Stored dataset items

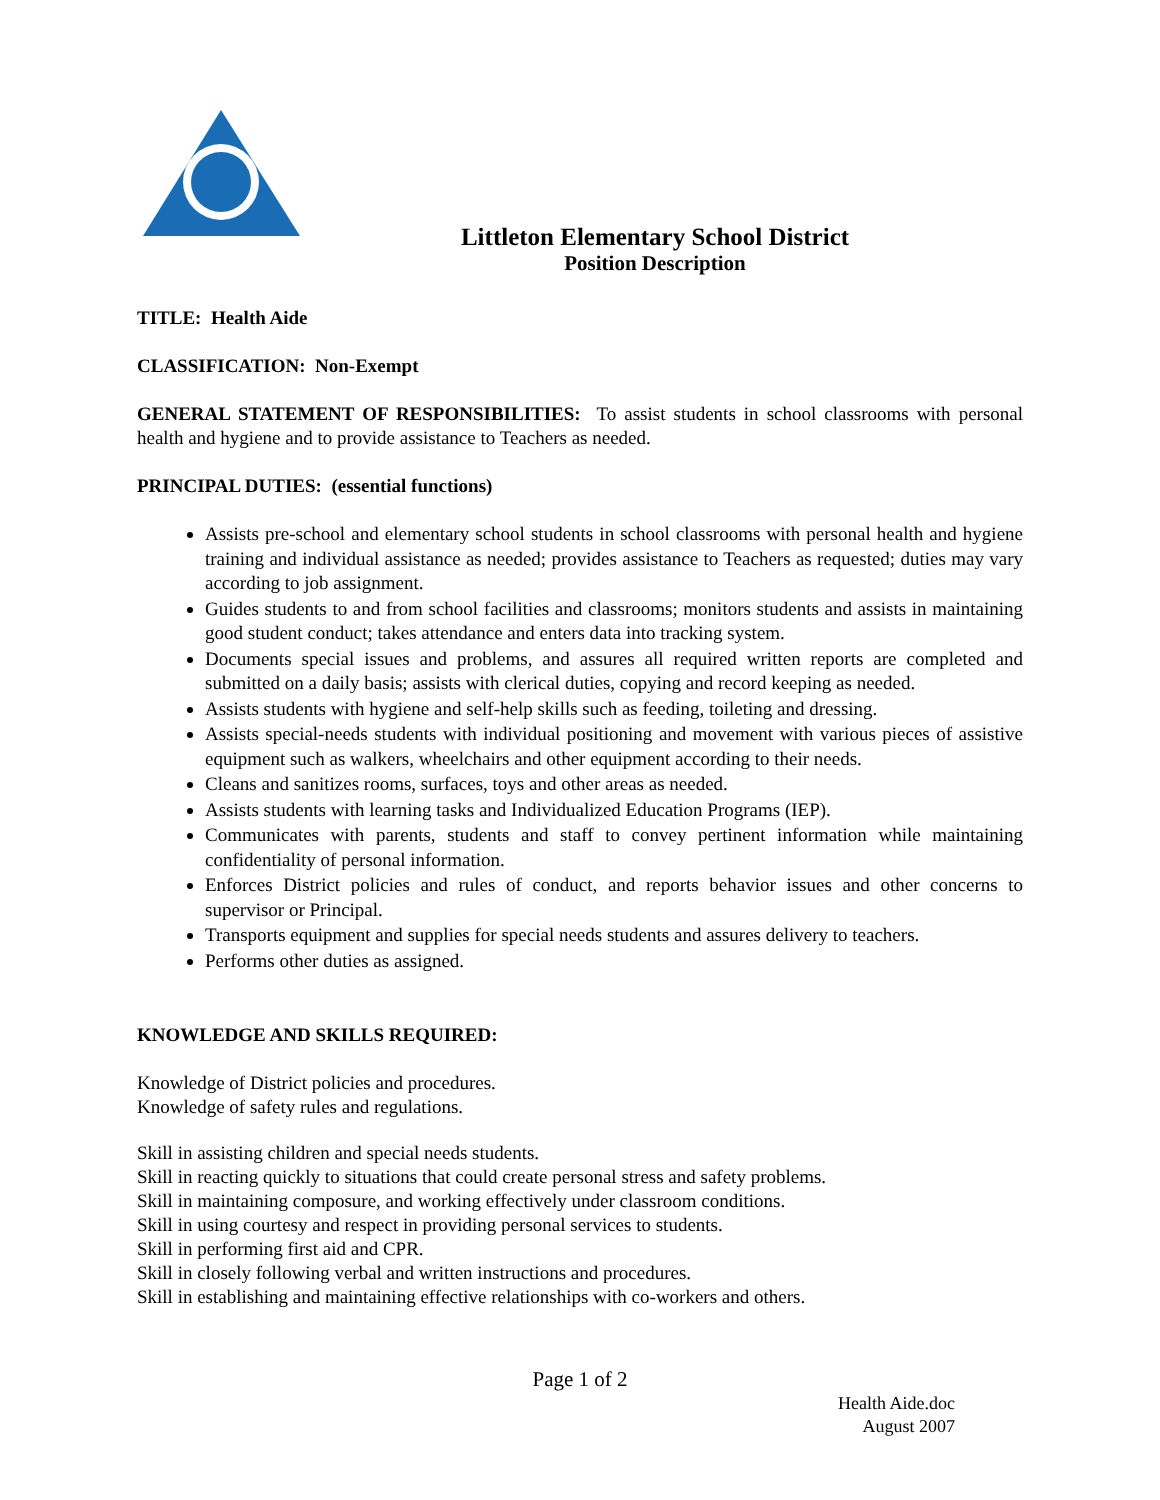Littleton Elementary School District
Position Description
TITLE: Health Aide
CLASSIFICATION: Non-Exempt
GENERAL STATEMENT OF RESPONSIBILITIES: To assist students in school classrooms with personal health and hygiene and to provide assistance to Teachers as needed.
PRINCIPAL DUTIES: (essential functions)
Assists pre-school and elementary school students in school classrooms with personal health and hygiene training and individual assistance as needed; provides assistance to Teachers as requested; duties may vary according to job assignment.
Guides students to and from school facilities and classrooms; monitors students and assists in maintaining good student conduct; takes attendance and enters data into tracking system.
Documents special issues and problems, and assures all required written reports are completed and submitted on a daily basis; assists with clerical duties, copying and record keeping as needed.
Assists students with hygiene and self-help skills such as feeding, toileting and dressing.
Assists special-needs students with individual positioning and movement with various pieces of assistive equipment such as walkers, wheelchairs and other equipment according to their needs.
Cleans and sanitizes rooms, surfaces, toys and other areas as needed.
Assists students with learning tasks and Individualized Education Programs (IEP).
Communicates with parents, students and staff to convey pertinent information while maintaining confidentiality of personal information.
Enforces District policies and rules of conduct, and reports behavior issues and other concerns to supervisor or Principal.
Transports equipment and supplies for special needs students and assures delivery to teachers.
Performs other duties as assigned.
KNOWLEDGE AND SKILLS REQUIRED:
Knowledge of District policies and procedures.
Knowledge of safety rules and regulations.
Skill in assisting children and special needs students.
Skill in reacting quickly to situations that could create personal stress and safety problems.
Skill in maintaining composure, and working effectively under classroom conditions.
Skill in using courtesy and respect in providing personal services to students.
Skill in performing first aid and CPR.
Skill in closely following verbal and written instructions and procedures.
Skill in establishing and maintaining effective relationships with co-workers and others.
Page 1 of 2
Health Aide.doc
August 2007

# EXERCISE DESCRIPTION:
Copy out all of the data word for word. Do not carry over any picture.

# RESULT:
Littleton Elementary School District
Position Description
TITLE: Health Aide
CLASSIFICATION: Non-Exempt
GENERAL STATEMENT OF RESPONSIBILITIES: To assist students in school classrooms with personal health and hygiene and to provide assistance to Teachers as needed.
PRINCIPAL DUTIES: (essential functions)
Assists pre-school and elementary school students in school classrooms with personal health and hygiene training and individual assistance as needed; provides assistance to Teachers as requested; duties may vary according to job assignment.
Guides students to and from school facilities and classrooms; monitors students and assists in maintaining good student conduct; takes attendance and enters data into tracking system.
Documents special issues and problems, and assures all required written reports are completed and submitted on a daily basis; assists with clerical duties, copying and record keeping as needed.
Assists students with hygiene and self-help skills such as feeding, toileting and dressing.
Assists special-needs students with individual positioning and movement with various pieces of assistive equipment such as walkers, wheelchairs and other equipment according to their needs.
Cleans and sanitizes rooms, surfaces, toys and other areas as needed.
Assists students with learning tasks and Individualized Education Programs (IEP).
Communicates with parents, students and staff to convey pertinent information while maintaining confidentiality of personal information.
Enforces District policies and rules of conduct, and reports behavior issues and other concerns to supervisor or Principal.
Transports equipment and supplies for special needs students and assures delivery to teachers.
Performs other duties as assigned.
KNOWLEDGE AND SKILLS REQUIRED:
Knowledge of District policies and procedures.
Knowledge of safety rules and regulations.
Skill in assisting children and special needs students.
Skill in reacting quickly to situations that could create personal stress and safety problems.
Skill in maintaining composure, and working effectively under classroom conditions.
Skill in using courtesy and respect in providing personal services to students.
Skill in performing first aid and CPR.
Skill in closely following verbal and written instructions and procedures.
Skill in establishing and maintaining effective relationships with co-workers and others.
Page 1 of 2
Health Aide.doc
August 2007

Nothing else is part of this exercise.